At the same time Waters was operating his business, he also began teaching as an adjunct professor. It started with the Pratt Institute and then he added the School of Visual Arts - Syracuse University would follow later. As the years passed, Waters perfected his craft in the boardroom and in the classroom until Sept. 11, 2001.
"9/11 was when I shut my business down; well, it was right after that but it was all caused by 9/11. I had moved my office down to lower Manhattan, so we were literally right across the street from the Twin Towers. So we were blown out of our office and I spent the next eight months trying to figure out what to do."
Waters said that kind of changed his life. After dealing with insurance companies and the city, he'd finally had enough and he closed his business. But he had to figure out what to do next, so he wrote a book and helped his wife with her work, among other endeavors. Waters said he knew he didn't want to start another business, so he decided to turn his passion for teaching into his new career.
Shortly after, Waters was offered a position at the Savanah School of Art and Design, a far cry from the bustling streets of NYC. "At the time I thought I was probably losing my mind. I mean I'd been in New York all my life, now I'm going to some small town in the South I don't even know. This is nuts!" Waters told himself he'd do it for a year; but as many of us often do, he changed his mind and fell in love with the environment, the people, and even more so, with teaching.
The years quickly passed and one year soon stretched to eight. Waters said he taught everything in the graphic design curriculum at SCAD and eventually became chair of the department. Once he became chair though, Waters said his time in the classroom dwindled and his administrative work increased.
"Being chair was good but after three years of it, I really felt like I wanted to get back in the classroom. Being chair there you just couldn't really teach." So Waters ended up back in the classroom for another three years.
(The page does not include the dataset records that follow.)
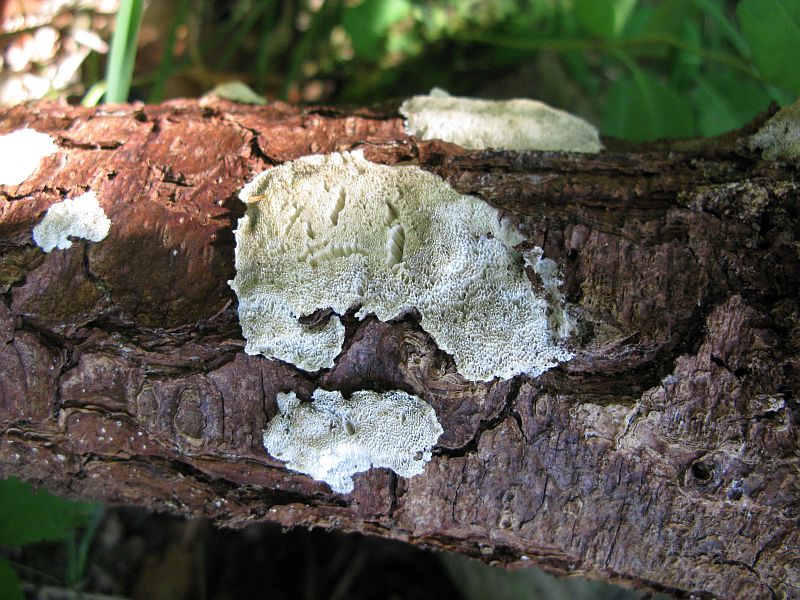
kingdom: Fungi
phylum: Basidiomycota
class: Agaricomycetes
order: Polyporales
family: Gelatoporiaceae
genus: Cinereomyces
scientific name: Cinereomyces lindbladii
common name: almindelig gråporesvamp
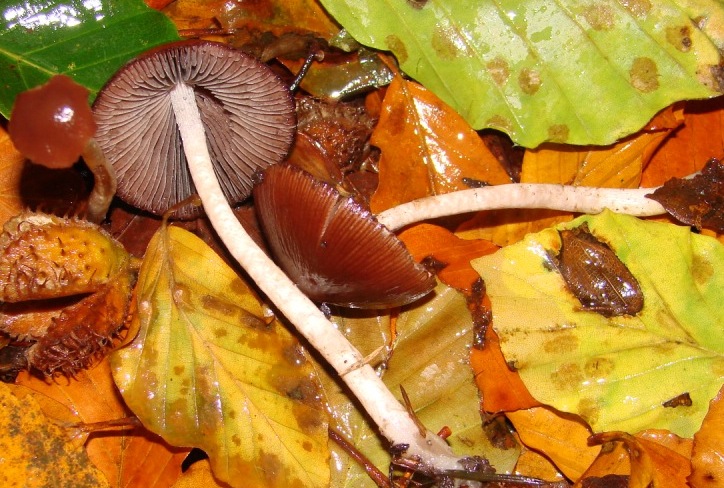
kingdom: Fungi
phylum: Basidiomycota
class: Agaricomycetes
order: Agaricales
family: Psathyrellaceae
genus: Psathyrella
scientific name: Psathyrella bipellis
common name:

But, as is the case with many things, Waters said he felt like it was the right time to move on. He began looking into other schools and the University of North Alabama was kind of like the bowl of porridge from Goldilocks and the Three Bears: Not too big, not too small and a heavy emphasis on the integration of fines arts and commercial arts (the bears were artists too, maybe?).
"I've always been an artist outside of my business, I've done collage work and sculptures, and I was finding that harder and harder to do. This is why this school in particular appealed to me," he said.
Waters had never been to Florence or spent any time in Alabama, but he said, "I'd never spent any time in Savanah, Georgia, before either and it worked out there!" He was brought in for an interview; he met the staff and the rest is history.
Waters will be teaching an advanced digital media course which will work with motion graphics and kinetic typography. He's also teaching some intro to design courses as well. His favorite part about UNA so far: The students! Well that is until they start using Comic Sans!